> _DATASET EXTRACT_
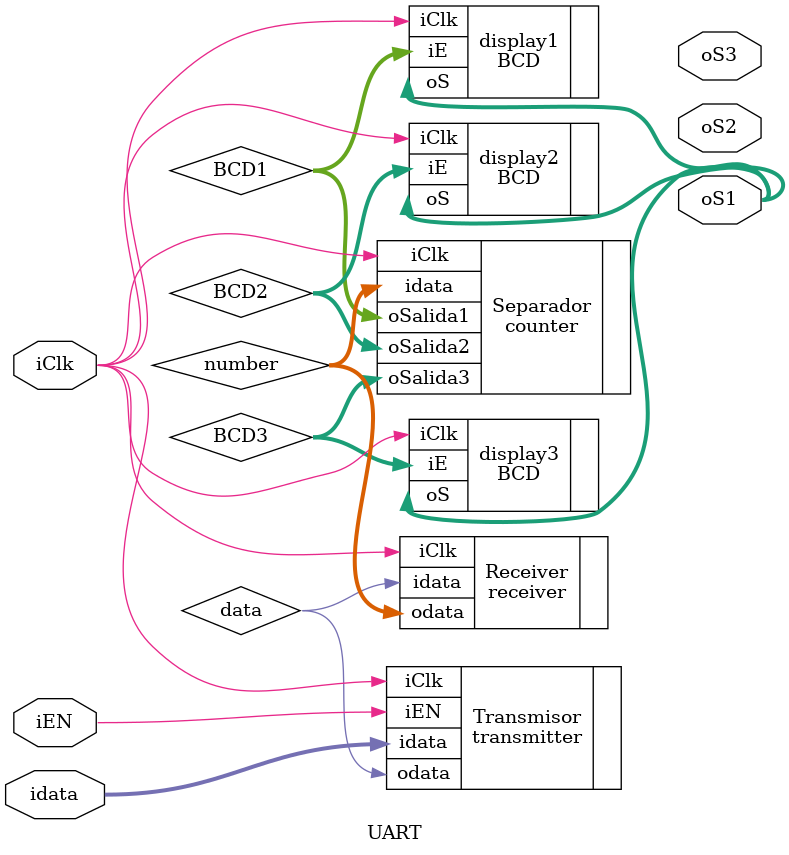
<source format=v>
module UART(
input iClk,
input iEN,
input [7:0]idata,
output [6:0]oS1,
output [6:0]oS2,
output [6:0]oS3
);

wire [3:0] BCD1;
wire [3:0] BCD2;
wire [3:0] BCD3;
//wire BaudRate;
wire data;
wire [7:0]number;

/*
frec_divider BaudRate(
.iClk (iClk),
.ofrec (BaudRate)
);
*/
transmitter Transmisor(
.idata (idata),
.iEN (iEN),
//.iBPS (BaudRate),
.iClk (iClk),
.odata (data)
);

receiver Receiver(
.iClk (iClk),
.idata (data),
.odata (number)
);

counter Separador(
.iClk (iClk),
.idata (number),
.oSalida1 (BCD1),
.oSalida2 (BCD2),
.oSalida3 (BCD3)
);

BCD display1(
.iClk (iClk),
.iE (BCD1),
.oS (oS1)
);

BCD display2(
.iClk (iClk),
.iE (BCD2),
.oS (oS1)
);

BCD display3(
.iClk (iClk),
.iE (BCD3),
.oS (oS1)
);

endmodule 
</source>
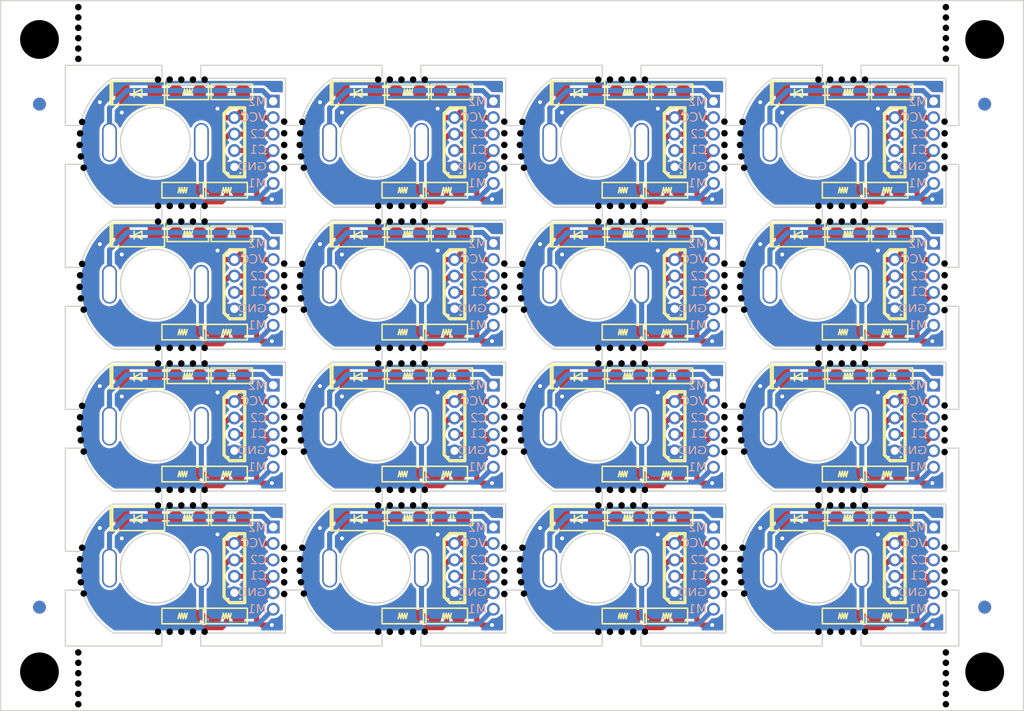
<source format=kicad_pcb>
(kicad_pcb
	(version 20240108)
	(generator "pcbnew")
	(generator_version "8.0")
	(general
		(thickness 1)
		(legacy_teardrops no)
	)
	(paper "A4")
	(layers
		(0 "F.Cu" signal)
		(31 "B.Cu" signal)
		(32 "B.Adhes" user "B.Adhesive")
		(33 "F.Adhes" user "F.Adhesive")
		(34 "B.Paste" user)
		(35 "F.Paste" user)
		(36 "B.SilkS" user "B.Silkscreen")
		(37 "F.SilkS" user "F.Silkscreen")
		(38 "B.Mask" user)
		(39 "F.Mask" user)
		(40 "Dwgs.User" user "User.Drawings")
		(41 "Cmts.User" user "User.Comments")
		(42 "Eco1.User" user "User.Eco1")
		(43 "Eco2.User" user "User.Eco2")
		(44 "Edge.Cuts" user)
		(45 "Margin" user)
		(46 "B.CrtYd" user "B.Courtyard")
		(47 "F.CrtYd" user "F.Courtyard")
		(48 "B.Fab" user)
		(49 "F.Fab" user)
		(50 "User.1" user)
		(51 "User.2" user)
		(52 "User.3" user)
		(53 "User.4" user)
		(54 "User.5" user)
		(55 "User.6" user)
		(56 "User.7" user)
		(57 "User.8" user)
		(58 "User.9" user)
	)
	(setup
		(stackup
			(layer "F.SilkS"
				(type "Top Silk Screen")
			)
			(layer "F.Paste"
				(type "Top Solder Paste")
			)
			(layer "F.Mask"
				(type "Top Solder Mask")
				(thickness 0.01)
			)
			(layer "F.Cu"
				(type "copper")
				(thickness 0.035)
			)
			(layer "dielectric 1"
				(type "core")
				(thickness 0.91)
				(material "FR4")
				(epsilon_r 4.5)
				(loss_tangent 0.02)
			)
			(layer "B.Cu"
				(type "copper")
				(thickness 0.035)
			)
			(layer "B.Mask"
				(type "Bottom Solder Mask")
				(thickness 0.01)
			)
			(layer "B.Paste"
				(type "Bottom Solder Paste")
			)
			(layer "B.SilkS"
				(type "Bottom Silk Screen")
			)
			(copper_finish "None")
			(dielectric_constraints no)
		)
		(pad_to_mask_clearance 0)
		(allow_soldermask_bridges_in_footprints no)
		(aux_axis_origin 108.97052 20)
		(grid_origin 108.97052 20)
		(pcbplotparams
			(layerselection 0x00010fc_ffffffff)
			(plot_on_all_layers_selection 0x0000000_00000000)
			(disableapertmacros no)
			(usegerberextensions no)
			(usegerberattributes yes)
			(usegerberadvancedattributes yes)
			(creategerberjobfile yes)
			(dashed_line_dash_ratio 12.000000)
			(dashed_line_gap_ratio 3.000000)
			(svgprecision 4)
			(plotframeref no)
			(viasonmask no)
			(mode 1)
			(useauxorigin no)
			(hpglpennumber 1)
			(hpglpenspeed 20)
			(hpglpendiameter 15.000000)
			(pdf_front_fp_property_popups yes)
			(pdf_back_fp_property_popups yes)
			(dxfpolygonmode yes)
			(dxfimperialunits yes)
			(dxfusepcbnewfont yes)
			(psnegative no)
			(psa4output no)
			(plotreference yes)
			(plotvalue yes)
			(plotfptext yes)
			(plotinvisibletext no)
			(sketchpadsonfab no)
			(subtractmaskfromsilk no)
			(outputformat 1)
			(mirror no)
			(drillshape 1)
			(scaleselection 1)
			(outputdirectory "")
		)
	)
	(net 0 "")
	(net 1 "Board_0-/C1")
	(net 2 "Board_0-/C2")
	(net 3 "Board_0-/M1")
	(net 4 "Board_0-/M2")
	(net 5 "Board_0-GND")
	(net 6 "Board_0-Net-(D101-A)")
	(net 7 "Board_0-VCC")
	(net 8 "Board_1-/C1")
	(net 9 "Board_1-/C2")
	(net 10 "Board_1-/M1")
	(net 11 "Board_1-/M2")
	(net 12 "Board_1-GND")
	(net 13 "Board_1-Net-(D101-A)")
	(net 14 "Board_1-VCC")
	(net 15 "Board_2-/C1")
	(net 16 "Board_2-/C2")
	(net 17 "Board_2-/M1")
	(net 18 "Board_2-/M2")
	(net 19 "Board_2-GND")
	(net 20 "Board_2-Net-(D101-A)")
	(net 21 "Board_2-VCC")
	(net 22 "Board_3-/C1")
	(net 23 "Board_3-/C2")
	(net 24 "Board_3-/M1")
	(net 25 "Board_3-/M2")
	(net 26 "Board_3-GND")
	(net 27 "Board_3-Net-(D101-A)")
	(net 28 "Board_3-VCC")
	(net 29 "Board_4-/C1")
	(net 30 "Board_4-/C2")
	(net 31 "Board_4-/M1")
	(net 32 "Board_4-/M2")
	(net 33 "Board_4-GND")
	(net 34 "Board_4-Net-(D101-A)")
	(net 35 "Board_4-VCC")
	(net 36 "Board_5-/C1")
	(net 37 "Board_5-/C2")
	(net 38 "Board_5-/M1")
	(net 39 "Board_5-/M2")
	(net 40 "Board_5-GND")
	(net 41 "Board_5-Net-(D101-A)")
	(net 42 "Board_5-VCC")
	(net 43 "Board_6-/C1")
	(net 44 "Board_6-/C2")
	(net 45 "Board_6-/M1")
	(net 46 "Board_6-/M2")
	(net 47 "Board_6-GND")
	(net 48 "Board_6-Net-(D101-A)")
	(net 49 "Board_6-VCC")
	(net 50 "Board_7-/C1")
	(net 51 "Board_7-/C2")
	(net 52 "Board_7-/M1")
	(net 53 "Board_7-/M2")
	(net 54 "Board_7-GND")
	(net 55 "Board_7-Net-(D101-A)")
	(net 56 "Board_7-VCC")
	(net 57 "Board_8-/C1")
	(net 58 "Board_8-/C2")
	(net 59 "Board_8-/M1")
	(net 60 "Board_8-/M2")
	(net 61 "Board_8-GND")
	(net 62 "Board_8-Net-(D101-A)")
	(net 63 "Board_8-VCC")
	(net 64 "Board_9-/C1")
	(net 65 "Board_9-/C2")
	(net 66 "Board_9-/M1")
	(net 67 "Board_9-/M2")
	(net 68 "Board_9-GND")
	(net 69 "Board_9-Net-(D101-A)")
	(net 70 "Board_9-VCC")
	(net 71 "Board_10-/C1")
	(net 72 "Board_10-/C2")
	(net 73 "Board_10-/M1")
	(net 74 "Board_10-/M2")
	(net 75 "Board_10-GND")
	(net 76 "Board_10-Net-(D101-A)")
	(net 77 "Board_10-VCC")
	(net 78 "Board_11-/C1")
	(net 79 "Board_11-/C2")
	(net 80 "Board_11-/M1")
	(net 81 "Board_11-/M2")
	(net 82 "Board_11-GND")
	(net 83 "Board_11-Net-(D101-A)")
	(net 84 "Board_11-VCC")
	(net 85 "Board_12-/C1")
	(net 86 "Board_12-/C2")
	(net 87 "Board_12-/M1")
	(net 88 "Board_12-/M2")
	(net 89 "Board_12-GND")
	(net 90 "Board_12-Net-(D101-A)")
	(net 91 "Board_12-VCC")
	(net 92 "Board_13-/C1")
	(net 93 "Board_13-/C2")
	(net 94 "Board_13-/M1")
	(net 95 "Board_13-/M2")
	(net 96 "Board_13-GND")
	(net 97 "Board_13-Net-(D101-A)")
	(net 98 "Board_13-VCC")
	(net 99 "Board_14-/C1")
	(net 100 "Board_14-/C2")
	(net 101 "Board_14-/M1")
	(net 102 "Board_14-/M2")
	(net 103 "Board_14-GND")
	(net 104 "Board_14-Net-(D101-A)")
	(net 105 "Board_14-VCC")
	(net 106 "Board_15-/C1")
	(net 107 "Board_15-/C2")
	(net 108 "Board_15-/M1")
	(net 109 "Board_15-/M2")
	(net 110 "Board_15-GND")
	(net 111 "Board_15-Net-(D101-A)")
	(net 112 "Board_15-VCC")
	(footprint "NPTH" (layer "F.Cu") (at 174.879483 35.86975))
	(footprint "NPTH" (layer "F.Cu") (at 182.029479 70.380018))
	(footprint "NPTH" (layer "F.Cu") (at 173.979483 46.839717))
	(footprint "NPTH" (layer "F.Cu") (at 156.064578 48.040005))
	(footprint "NPTH" (layer "F.Cu") (at 147.899678 30.250018))
	(footprint "Droid:C_0603_HandSolder" (layer "F.Cu") (at 143.849678 48.990018 180))
	(footprint "NPTH" (layer "F.Cu") (at 147.899678 41.220018))
	(footprint "NPTH" (layer "F.Cu") (at 155.164582 57.80965))
	(footprint "NPTH" (layer "F.Cu") (at 132.283568 29.374823))
	(footprint "NPTH" (layer "F.Cu") (at 138.149681 68.77965))
	(footprint "NPTH" (layer "F.Cu") (at 147.899678 43.020018))
	(footprint "NPTH" (layer "F.Cu") (at 155.164582 46.83965))
	(footprint "NPTH" (layer "F.Cu") (at 138.149681 35.86965))
	(footprint "NPTH" (layer "F.Cu") (at 115.172418 32.043928))
	(footprint "NPTH" (layer "F.Cu") (at 172.179483 68.77965))
	(footprint "NPTH" (layer "F.Cu") (at 132.283568 62.284822))
	(footprint "NPTH" (layer "F.Cu") (at 122.034781 35.869683))
	(footprint "Droid:R_0603_HandSolder" (layer "F.Cu") (at 174.07948 34.650018 180))
	(footprint "NPTH" (layer "F.Cu") (at 164.914579 65.860018))
	(footprint "NPTH" (layer "F.Cu") (at 114.97052 22.1))
	(footprint "NPTH" (layer "F.Cu") (at 158.764582 57.809784))
	(footprint "Connector_PinHeader_1.27mm:PinHeader_1x06_P1.27mm_Vertical" (layer "F.Cu") (at 181.07948 38.745018))
	(footprint "NPTH" (layer "F.Cu") (at 111.97052 71.880018))
	(footprint "NPTH" (layer "F.Cu") (at 121.134777 59.010004))
	(footprint "Droid:R_0603_HandSolder" (layer "F.Cu") (at 174.07948 67.560018 180))
	(footprint "NPTH" (layer "F.Cu") (at 147.899678 63.160018))
	(footprint "Droid:SIP-4_L5.3-W1.6-P1.27-L" (layer "F.Cu") (at 161.064579 63.860018 -90))
	(footprint "NPTH" (layer "F.Cu") (at 149.140823 30.257651))
	(footprint "Droid:R_0603_HandSolder" (layer "F.Cu") (at 140.049678 45.620018 180))
	(footprint "Droid:R_0603_HandSolder" (layer "F.Cu") (at 140.449678 38.020018 180))
	(footprint "Droid:R_0603_HandSolder" (layer "F.Cu") (at 174.47948 38.020018 180))
	(footprint "NPTH" (layer "F.Cu") (at 115.111022 63.16765))
	(footprint "NPTH" (layer "F.Cu") (at 149.103396 64.063119))
	(footprint "NPTH" (layer "F.Cu") (at 147.899678 64.060018))
	(footprint "NPTH" (layer "F.Cu") (at 122.034777 37.070005))
	(footprint "Droid:SIP-4_L5.3-W1.6-P1.27-L" (layer "F.Cu") (at 161.064579 30.950018 -90))
	(footprint "NPTH" (layer "F.Cu") (at 132.187318 64.953928))
	(footprint "Droid:SIP-4_L5.3-W1.6-P1.27-L" (layer "F.Cu") (at 144.049678 52.890018 -90))
	(footprint "NPTH" (layer "F.Cu") (at 175.779479 37.070009))
	(footprint "NPTH" (layer "F.Cu") (at 149.298469 29.374823))
	(footprint "NPTH" (layer "F.Cu") (at 149.103396 53.093119))
	(footprint "Droid:R_0603_HandSolder" (layer "F.Cu") (at 157.064579 45.620018 180))
	(footprint "NPTH" (layer "F.Cu") (at 157.864582 68.77975))
	(footprint "NPTH" (layer "F.Cu") (at 139.949681 46.839717))
	(footprint "NPTH" (layer "F.Cu") (at 157.864578 59.010008))
	(footprint "NPTH" (layer "F.Cu") (at 166.21712 43.013928))
	(footprint "Droid:C_0603_HandSolder" (layer "F.Cu") (at 126.834777 38.020018 180))
	(footprint "Droid:C_0603_HandSolder" (layer "F.Cu") (at 126.834777 27.050018 180))
	(footprint "Connector_PinHeader_1.27mm:PinHeader_1x06_P1.27mm_Vertical" (layer "F.Cu") (at 147.049678 60.685018))
	(footprint "NPTH" (layer "F.Cu") (at 115.073595 64.063119))
	(footprint "Droid:LED_0805_LiteOn" (layer "F.Cu") (at 136.649678 60.060018))
	(footprint "NPTH" (layer "F.Cu") (at 156.064582 35.869683))
	(footprint "Droid:LED_0805_LiteOn" (layer "F.Cu") (at 170.67948 27.150018))
	(footprint "NPTH" (layer "F.Cu") (at 139.049677 59.010005))
	(footprint "NPTH" (layer "F.Cu") (at 139.949677 37.070007))
	(footprint "NPTH" (layer "F.Cu") (at 166.21712 32.043928))
	(footprint "NPTH" (layer "F.Cu") (at 172.179483 35.86965))
	(footprint "Droid:C_0603_HandSolder" (layer "F.Cu") (at 160.864579 38.020018 180))
	(footprint "Droid:SIP-4_L5.3-W1.6-P1.27-L" (layer "F.Cu") (at 178.07948 63.860018 -90))
	(footprint "NPTH" (layer "F.Cu") (at 158.764578 48.040009))
	(footprint "NPTH" (layer "F.Cu") (at 132.283568 40.344822))
	(footprint "NPTH" (layer "F.Cu") (at 139.049677 37.070005))
	(footprint "NPTH" (layer "F.Cu") (at 124.734776 37.070009))
	(footprint "Droid:R_0603_HandSolder" (layer "F.Cu") (at 160.464579 45.620018))
	(footprint "NPTH" (layer "F.Cu") (at 141.749681 68.779784))
	(footprint "NPTH" (layer "F.Cu") (at 181.92948 42.120018))
	(footprint "NPTH" (layer "F.Cu") (at 147.899678 62.260018))
	(footprint "NPTH" (layer "F.Cu") (at 164.914579 40.320018))
	(footprint "NPTH" (layer "F.Cu") (at 181.92948 41.220018))
	(footprint "NPTH" (layer "F.Cu") (at 166.118297 31.153119))
	(footprint "NPTH" (layer "F.Cu") (at 114.97052 71.980018))
	(footprint "NPTH" (layer "F.Cu") (at 182.029479 72.780018))
	(footprint "Droid:LED_0805_LiteOn" (layer "F.Cu") (at 153.664579 60.060018))
	(footprint "NPTH" (layer "F.Cu") (at 139.049677 48.040005))
	(footprint "NPTH" (layer "F.Cu") (at 173.979483 68.779717))
	(footprint "Droid:SIP-4_L5.3-W1.6-P1.27-L" (layer "F.Cu") (at 161.064579 52.890018 -90))
	(footprint "NPTH" (layer "F.Cu") (at 164.914579 42.120018))
	(footprint "Connector_PinHeader_1.27mm:PinHeader_1x06_P1.27mm_Vertical" (layer "F.Cu") (at 164.064579 27.775018))
	(footprint "NPTH" (layer "F.Cu") (at 164.914579 32.950018))
	(footprint "NPTH" (layer "F.Cu") (at 181.92948 62.260018))
	(footprint "NPTH" (layer "F.Cu") (at 173.979479 48.040007))
	(footprint "Droid:R_0603_HandSolder"
		(layer "F.Cu")
		(uuid "290cce0e-fa78-4563-a983-35ee79255c7d")
		(at 140.049678 67.560018 180)
		(property "Reference" "R101"
			(at 0 -1.2 180)
			(unlocked yes)
			(layer "F.SilkS")
			(hide yes)
			(uuid "bd497dda-821e-47d6-912c-c6fc1ea6d099")
			(effects
				(font
					(size 0.7 0.7)
					(thickness 0.15)
				)
			)
		)
		(property "Value" "1k"
			(at 0 1.275 180)
			(unlocked yes)
			(layer "F.Fab")
			(hide yes)
			(uuid "c2fae040-52f1-4299-8b4e-2b4fc486dde8")
			(effects
				(font
					(size 0.7 0.7)
					(thickness 0.15)
				)
			)
		)
		(property "Footprint" "Droid:R_0603_HandSolder"
			(at 0 0 0)
			(layer "F.Fab")
			(hide yes)
			(uuid "1e1f8ab4-21cb-4950-858c-a8198f65e5c3")
			(effects
				(font
					(size 1.27 1.27)
					(thickness 0.15)
				)
			)
		)
		(property "Datasheet" ""
			(at 0 0 0)
			(layer "F.Fab")
			(hide yes)
			(uuid "d4caad46-f159-494c-8571-3c045d61d10d")
			(effects
				(font
					(size 1.27 1.27)
					(thickness 0.15)
				)
			)
		)
		(property "Description" "Resistor"
			(at 0 0 0)
			(layer "F.Fab")
			(hide yes)
			(uuid "712ed911-dbd5-4cc4-9dc8-792474de31c2")
			(effects
				(font
					(size 1.27 1.27)
					(thickness 0.15)
				)
			)
		)
		(path "/25c04fb4-05a7-4650-8694-afdaae853a82")
		(attr smd)
		(fp_line
			(start 0.25 0.2)
			(end 0.35 -0.2)
			(stroke
				(width 0.12)
				(type solid)
			)
			(layer "F.SilkS")
			(uuid "1c956cdd-9ba5-4013-8915-ae8cd04e7a02")
		)
		(fp_line
			(start 0.15 -0.199999)
			(end 0.25 0.2)
			(stroke
				(width 0.12)
				(type solid)
			)
			(layer "F.SilkS")
			(uuid "4e7710e8-795a-49a5-a069-1f4f58b026a5")
		)
		(fp_line
			(start 0.05 0.2)
			(end 0.15 -0.199999)
			(stroke
				(width 0.12)
				(type solid)
			)
			(layer "F.SilkS")
			(uuid "7af6a353-305e-469c-ae5a-06da44657f75")
		)
		(fp_line
			(start -0.05 -0.2)
			(end 0.05 0.2)
			(stroke
				(width 0.12)
				(type solid)
			)
			(layer "F.SilkS")
			(uuid "dfdf0ed6-f230-491f-8638-089fed91b4f2")
		)
		(fp_line
			(start -0.15 0.199999)
			(end -0.05 -0.2)
			(stroke
				(width 0.12)
				(type solid)
			)
			(layer "F.SilkS")
			(uuid "202bc8c9-ca7f-4b42-8ef6-3db6fbca056b")
		)
		(fp_line
			(start -0.25 -0.2)
			(end -0.15 0.199999)
			(stroke
				(width 0.12)
				(type solid)
			)
			(layer "F.SilkS")
			(uuid "232557df-36f2-4612-ae70-b2f57e718981")
		)
		(fp_line
			(start -0.35 0.2)
			(end -0.25 -0.2)
			(stroke
				(width 0.12)
				(type solid)
			)
			(layer "F.SilkS")
			(uuid "7beceeed-1e1f-4858-9c3c-d7ac06c21145")
		)
		(fp_poly
			(pts
				(xy -1.6 -0.6) (xy 1.6 -0.6) (xy 1.6 0.6) (xy -1.6 0.6)
			)
			(stroke
				(width 0.12)
				(type solid)
			)
			(fill none)
			(layer "F.SilkS")
			(uuid "33fea9a6-8dc0-47e7-b223-841b6f281bdf")
		)
		(fp_line
			(start 1.65 0.73)
			(end -1.65 0.73)
			(stroke
				(width 0.05)
				(type solid)
			)
			(layer "F.CrtYd")
			(uuid "f191bbc6-3ab2-4eca-9f4e-b42245d22fe6")
		)
		(fp_line
			(start 1.65 -0.73)
			(end 1.65 0.73)
			(stroke
				(width 0.05)
				(type solid)
			)
			(layer "F.CrtYd")
			(uuid "e7aa94e2-31ab-412a-973b-e44e923d4abd")
		)
		(fp_line
			(start -1.65 0.73)
			(end -1.65 -0.73)
			(stroke
				(width 0.05)
				(type solid)
			)
			(layer "F.CrtYd")
			(uuid "021627b2-f4fa-4e43-a231-f6a004a9fa92")
		)
		(fp_line
			(start -1.65 -0.73)
			(end 1.65 -0.73)
			(stroke
				(width 0.05)
				(type solid)
			)
			(layer "F.CrtYd")
			(uuid "aff67497-31ca-44db-affc-6f606ab7e415")
		)
		(fp_line
			(start 0.8 0.4125)
			(end -0.8 0.4125)
			(stroke
				(width 0.1)
				(type solid)
			)
			(layer "F.Fab")
			(uuid "58ebbf4d-6454-4e79-8c0a-3d52ede284ed")
		)
		(fp_line
			(start 0.8 -0.4125)
			(end 0.8 0.4125)
			(stroke
				(wi
... [2206999 chars truncated]
</source>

> _WHAT THE TASK ASKS_
For each line in the records that holds "idata", show that line as it stands.

> _ANSWER TO THIS EXERCISE_
input [7:0]idata,
.idata (idata),
.idata (data),
.idata (number),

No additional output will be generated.